Andando poi ad analizzare i piatti e gli abbinamenti preferiti per la pausa pranzo sulla neve, su tutti - con un 47,5% delle preferenze – si impone un classico della gastronomia invernale: gli spiedini di maiale con polenta. Seguono poi la “bistecca di maiale con verdure” (27,2%) e “la salsiccia con patate e crauti” (21,3%). Le donne (30,6%) e i single (30,3%) sembrano, comunque, preferire la bistecca di suino rispetto agli uomini (24,6%) e agli sposati/conviventi (23,9%). Un’altra curiosità riguarda le differenze di “gusto” tra Centro-nord e Sud: al Sud e nelle Isole, infatti, la bistecca di maiale è il piatto preferito per oltre il 36% del campione (contro una media del 25% del Centro-nord); mentre al Nord vincono su tutto gli spiedini di maiale con polenta (59,8 Nord-Ovest – 53,5 Nord-Est) .
E le bevande? Cosa preferiscono bere gli italiani sulle piste da sci? Binomio perfetto con la carne di maiale al grill sembra essere proprio quello con il vino: per il 45,9% degli intervistati il vino è, infatti, la bevanda ideale da abbinare a salsicce e spiedini, seguono poi la birra (25,8%), l’acqua (16,3%) e le bibite varie (13%).
Interessante, in proposito, il dato relativo al consumo di acqua minerale: mentre, infatti, sono soprattutto gli uomini a scegliere l’abbinamento carne/vino (56,4% contro 32,8% delle donne), le donne sembrano essere più attente a moderare il consumo di alcolici sulle piste da sci optando per l’acqua (28,5% contro il 16,3% degli uomini).
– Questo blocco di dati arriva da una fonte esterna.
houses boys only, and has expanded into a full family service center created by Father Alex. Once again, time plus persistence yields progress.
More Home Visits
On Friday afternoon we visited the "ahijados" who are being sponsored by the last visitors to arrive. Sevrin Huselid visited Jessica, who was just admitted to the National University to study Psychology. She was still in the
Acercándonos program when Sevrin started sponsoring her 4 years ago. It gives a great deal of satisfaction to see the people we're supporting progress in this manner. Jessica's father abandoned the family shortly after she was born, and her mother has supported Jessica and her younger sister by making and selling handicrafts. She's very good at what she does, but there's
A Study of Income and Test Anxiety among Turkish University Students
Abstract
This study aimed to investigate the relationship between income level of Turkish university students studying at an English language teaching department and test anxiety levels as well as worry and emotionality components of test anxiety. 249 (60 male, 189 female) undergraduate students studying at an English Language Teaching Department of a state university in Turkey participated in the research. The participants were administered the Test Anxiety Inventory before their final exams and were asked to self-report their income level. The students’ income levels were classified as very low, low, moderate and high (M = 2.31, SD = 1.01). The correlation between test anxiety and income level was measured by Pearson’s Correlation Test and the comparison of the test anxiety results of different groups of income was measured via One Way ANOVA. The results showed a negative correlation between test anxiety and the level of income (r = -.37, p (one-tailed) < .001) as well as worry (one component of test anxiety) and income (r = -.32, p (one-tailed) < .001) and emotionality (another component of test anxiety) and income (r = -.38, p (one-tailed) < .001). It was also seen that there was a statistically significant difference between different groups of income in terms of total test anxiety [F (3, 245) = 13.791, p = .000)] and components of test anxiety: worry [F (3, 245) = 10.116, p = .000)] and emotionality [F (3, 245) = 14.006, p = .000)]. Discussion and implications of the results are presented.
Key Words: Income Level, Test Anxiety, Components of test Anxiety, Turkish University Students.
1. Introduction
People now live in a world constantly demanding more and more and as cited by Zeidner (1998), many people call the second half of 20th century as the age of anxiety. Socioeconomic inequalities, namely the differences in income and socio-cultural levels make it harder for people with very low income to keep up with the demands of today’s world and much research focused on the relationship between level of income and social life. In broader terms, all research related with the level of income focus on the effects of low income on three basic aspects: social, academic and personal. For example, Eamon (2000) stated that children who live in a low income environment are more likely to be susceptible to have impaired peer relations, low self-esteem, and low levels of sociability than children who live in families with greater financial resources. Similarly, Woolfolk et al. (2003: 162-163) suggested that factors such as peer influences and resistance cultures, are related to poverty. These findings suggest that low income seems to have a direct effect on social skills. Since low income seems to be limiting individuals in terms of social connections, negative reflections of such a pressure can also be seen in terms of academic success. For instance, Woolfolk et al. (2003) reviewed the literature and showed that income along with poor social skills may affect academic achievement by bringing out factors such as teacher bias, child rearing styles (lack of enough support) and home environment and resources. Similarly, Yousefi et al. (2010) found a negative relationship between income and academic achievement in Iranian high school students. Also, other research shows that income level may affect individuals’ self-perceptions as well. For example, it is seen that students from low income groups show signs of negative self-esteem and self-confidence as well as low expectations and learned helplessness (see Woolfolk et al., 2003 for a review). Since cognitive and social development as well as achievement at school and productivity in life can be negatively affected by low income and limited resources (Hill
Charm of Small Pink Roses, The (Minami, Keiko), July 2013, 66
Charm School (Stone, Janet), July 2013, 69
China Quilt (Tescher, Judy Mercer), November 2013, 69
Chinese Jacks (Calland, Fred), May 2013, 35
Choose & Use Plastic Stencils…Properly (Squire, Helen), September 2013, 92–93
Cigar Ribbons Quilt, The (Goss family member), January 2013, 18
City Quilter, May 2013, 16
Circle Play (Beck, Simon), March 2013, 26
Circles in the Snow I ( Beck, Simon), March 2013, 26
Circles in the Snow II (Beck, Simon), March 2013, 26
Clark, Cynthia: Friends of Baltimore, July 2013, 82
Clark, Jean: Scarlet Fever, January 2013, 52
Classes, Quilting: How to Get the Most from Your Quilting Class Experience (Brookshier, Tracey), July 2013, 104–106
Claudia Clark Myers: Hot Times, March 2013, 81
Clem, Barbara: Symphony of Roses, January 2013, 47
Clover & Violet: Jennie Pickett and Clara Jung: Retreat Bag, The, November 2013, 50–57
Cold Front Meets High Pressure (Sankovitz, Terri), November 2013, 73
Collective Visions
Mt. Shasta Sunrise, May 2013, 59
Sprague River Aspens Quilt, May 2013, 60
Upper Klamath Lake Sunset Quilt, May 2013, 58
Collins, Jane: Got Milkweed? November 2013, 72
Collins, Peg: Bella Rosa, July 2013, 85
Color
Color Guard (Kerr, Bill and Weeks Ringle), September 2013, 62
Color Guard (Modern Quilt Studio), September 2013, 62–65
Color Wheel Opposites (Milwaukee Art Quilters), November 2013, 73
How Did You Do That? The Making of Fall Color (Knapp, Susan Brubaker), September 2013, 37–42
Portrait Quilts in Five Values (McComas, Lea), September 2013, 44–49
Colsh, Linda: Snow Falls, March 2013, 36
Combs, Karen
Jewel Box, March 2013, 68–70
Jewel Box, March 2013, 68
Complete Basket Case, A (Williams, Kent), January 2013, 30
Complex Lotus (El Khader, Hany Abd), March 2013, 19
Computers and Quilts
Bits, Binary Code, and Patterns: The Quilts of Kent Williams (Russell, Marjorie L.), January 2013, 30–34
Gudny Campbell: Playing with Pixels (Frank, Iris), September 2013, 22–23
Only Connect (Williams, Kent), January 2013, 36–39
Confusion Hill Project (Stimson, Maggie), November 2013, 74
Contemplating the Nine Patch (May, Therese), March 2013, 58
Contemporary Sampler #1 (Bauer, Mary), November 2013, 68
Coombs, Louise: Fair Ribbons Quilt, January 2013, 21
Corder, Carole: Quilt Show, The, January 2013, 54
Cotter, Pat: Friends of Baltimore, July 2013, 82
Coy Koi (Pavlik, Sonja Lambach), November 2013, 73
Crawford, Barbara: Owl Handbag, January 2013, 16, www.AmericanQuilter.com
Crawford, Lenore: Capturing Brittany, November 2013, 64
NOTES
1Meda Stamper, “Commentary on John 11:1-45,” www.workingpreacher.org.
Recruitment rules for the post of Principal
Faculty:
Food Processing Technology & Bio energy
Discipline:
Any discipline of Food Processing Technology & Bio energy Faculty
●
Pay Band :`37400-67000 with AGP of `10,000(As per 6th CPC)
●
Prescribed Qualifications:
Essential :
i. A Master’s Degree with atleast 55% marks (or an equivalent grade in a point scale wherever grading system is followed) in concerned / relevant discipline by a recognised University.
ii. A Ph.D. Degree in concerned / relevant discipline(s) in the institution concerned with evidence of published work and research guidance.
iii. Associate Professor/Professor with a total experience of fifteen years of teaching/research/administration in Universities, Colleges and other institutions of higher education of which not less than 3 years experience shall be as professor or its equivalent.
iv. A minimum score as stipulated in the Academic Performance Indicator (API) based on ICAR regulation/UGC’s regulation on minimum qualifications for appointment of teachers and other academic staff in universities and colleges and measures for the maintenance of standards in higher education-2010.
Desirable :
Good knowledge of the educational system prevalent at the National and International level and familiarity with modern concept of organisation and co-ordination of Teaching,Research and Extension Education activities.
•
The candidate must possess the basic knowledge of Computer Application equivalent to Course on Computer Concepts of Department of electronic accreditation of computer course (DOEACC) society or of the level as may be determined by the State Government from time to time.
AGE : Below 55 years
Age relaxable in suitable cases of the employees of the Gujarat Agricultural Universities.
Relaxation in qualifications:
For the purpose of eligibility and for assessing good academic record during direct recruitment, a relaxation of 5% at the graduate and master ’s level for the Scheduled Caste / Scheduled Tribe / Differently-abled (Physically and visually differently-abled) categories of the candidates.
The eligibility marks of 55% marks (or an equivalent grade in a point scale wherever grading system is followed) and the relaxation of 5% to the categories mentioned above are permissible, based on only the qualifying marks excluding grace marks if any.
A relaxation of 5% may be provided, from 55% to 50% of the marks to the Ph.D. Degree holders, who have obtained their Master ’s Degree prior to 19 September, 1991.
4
Sugli sci serve un “pieno” di energia

Se gli habitué della montagna mostrano, dunque, di avere le idee chiare in fatto di alimentazione, non altrettanto preparati appaiono in termini di consumo energetico nella pratica degli sport invernali.

Alla domanda su “su quante calorie si consumano in una giornata sugli sci”, il 74,5% degli intervistati non sa, infatti, cosa rispondere, mentre il 10% è convinto che se ne consumino “meno di 1.000 Kcal”, l’8,2% “meno di 2.000 kcal” e solo il 7,3% è certo che se ne consumino sopra le 2.000 al giorno. In pochissimi, dunque, mostrano di conoscere effettivamente come gli sport invernali incidano sulla dieta quotidiana e quale realmente debba essere il giusto apporto calorico per affrontare una impegnativa giornata sugli sci.  
Sulle piste, allora, meglio evitare pasti frugali e veloci, preferendo invece un pranzo energetico e appetitoso – fatto, appunto, di buona carne al grill, da godere, magari, in compagnia degli amici ed immersi nella straordinario panorama della natura.